Além desses alimentos, as festas juninas são marcadas por um cardápio variado e com tradições que remontam ao interior do país: arroz doce, amendoim, paçoca, pinhão, broa de fubá, cocada, pé de moleque, quentão, batata doce assada, mané pelado (bolo de mandioca e queijo) e maçã do amor.

A quadrilha
A quadrilha, dança típica das festas juninas brasileiras, é carregada de referências caipiras e matutas. Mas sua origem vem de muito longe. A “quadrille” surgiu em Paris, no século XVIII, como uma dança de salão composta por quatro casais. Era dançada pela elite europeia e veio para o Brasil durante o período da Regência (por volta de 1830), onde era febre no ambiente aristocrático.

Da Corte carioca, a quadrilha acabou caindo no gosto do povo. Ao longo do século XIX, a dança se popularizou no Brasil e se fundiu com manifestações brasileiras preexistentes. “O brasileiro é um povo muito criativo e criou a forma estilizada de dançar a dança dos nobres”, opina a arte-educadora Lucinaide Pinheiro. A partir daí, diversas evoluções foram sendo incorporadas à quadrilha, entre elas o aumento do número de pares dançantes e o abandono de passos e ritmos franceses. As músicas e o casamento caipira que antecede a dança, também foram novidades incorporadas ao longo dos anos.

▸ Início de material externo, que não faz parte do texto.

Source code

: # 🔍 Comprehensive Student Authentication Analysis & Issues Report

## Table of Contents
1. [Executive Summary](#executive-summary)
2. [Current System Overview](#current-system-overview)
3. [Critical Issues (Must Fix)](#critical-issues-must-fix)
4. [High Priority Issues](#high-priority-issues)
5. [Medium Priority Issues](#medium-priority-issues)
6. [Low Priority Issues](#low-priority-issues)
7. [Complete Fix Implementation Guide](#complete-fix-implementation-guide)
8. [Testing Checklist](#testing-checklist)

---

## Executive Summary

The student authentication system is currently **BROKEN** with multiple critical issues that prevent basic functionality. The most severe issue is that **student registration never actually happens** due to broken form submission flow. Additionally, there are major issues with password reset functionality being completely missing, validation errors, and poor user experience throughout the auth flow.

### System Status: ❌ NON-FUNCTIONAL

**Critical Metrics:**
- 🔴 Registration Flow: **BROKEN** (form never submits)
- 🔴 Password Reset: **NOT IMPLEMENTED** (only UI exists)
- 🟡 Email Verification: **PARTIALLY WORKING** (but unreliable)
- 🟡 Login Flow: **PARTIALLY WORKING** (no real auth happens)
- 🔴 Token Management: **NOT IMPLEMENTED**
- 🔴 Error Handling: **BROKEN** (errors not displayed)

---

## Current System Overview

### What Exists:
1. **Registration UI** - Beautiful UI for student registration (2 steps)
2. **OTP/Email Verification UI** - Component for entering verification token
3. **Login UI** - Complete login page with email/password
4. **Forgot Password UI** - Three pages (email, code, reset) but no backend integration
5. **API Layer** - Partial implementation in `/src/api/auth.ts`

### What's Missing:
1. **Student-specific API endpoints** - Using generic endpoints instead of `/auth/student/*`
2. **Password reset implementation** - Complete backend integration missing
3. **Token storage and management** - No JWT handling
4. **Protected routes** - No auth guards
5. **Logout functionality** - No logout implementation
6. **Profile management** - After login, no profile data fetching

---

Um dos resquícios franceses na dança são os comandos proferidos pelo marcador da quadrilha. Escolhido, geralmente, entre os mais experientes do grupo, seu papel é anunciar os próximos passos da coreografia. O abrasileiramento de termos franceses deram origem, por exemplo, ao saruê (Soirée – reunião social noturna, ordem para todos se juntarem no centro do salão), anarriê (en arrière – para trás) e anavã (en avant – para frente). (Fonte: Editora Prosa e Verso.)

O que é Solstício de Verão? É um evento astronômico em que a Terra recebe a maior quantidade de raios solares e são, consequentemente, o dia mais longo e a noite mais curta do ano. Esse momento marca o início do verão, a estação mais quente. Isso ocorre porque a Terra atinge uma inclinação de aproximadamente 23,5º em relação ao Sol e recebe os raios solares diretamente sobre a linha dos trópicos. O solstício de verão em 2026 ocorre no dia 21 de dezembro às 18h50 (horário de Brasília).
O que é Solstício de inverno? Ocorre devido à inclinação de aproximadamente 23,5° do eixo da Terra em relação ao seu plano de órbita.Incidência de luz: No solstício de inverno, o hemisfério afetado recebe a menor quantidade de luz solar direta no ano, resultando em temperaturas mais frias.Hemisférios: Quando é inverno no Hemisfério Sul (onde fica o Brasil), é verão no Hemisfério Norte.
Solstício, vem do latim: solstitium que significa sol parado.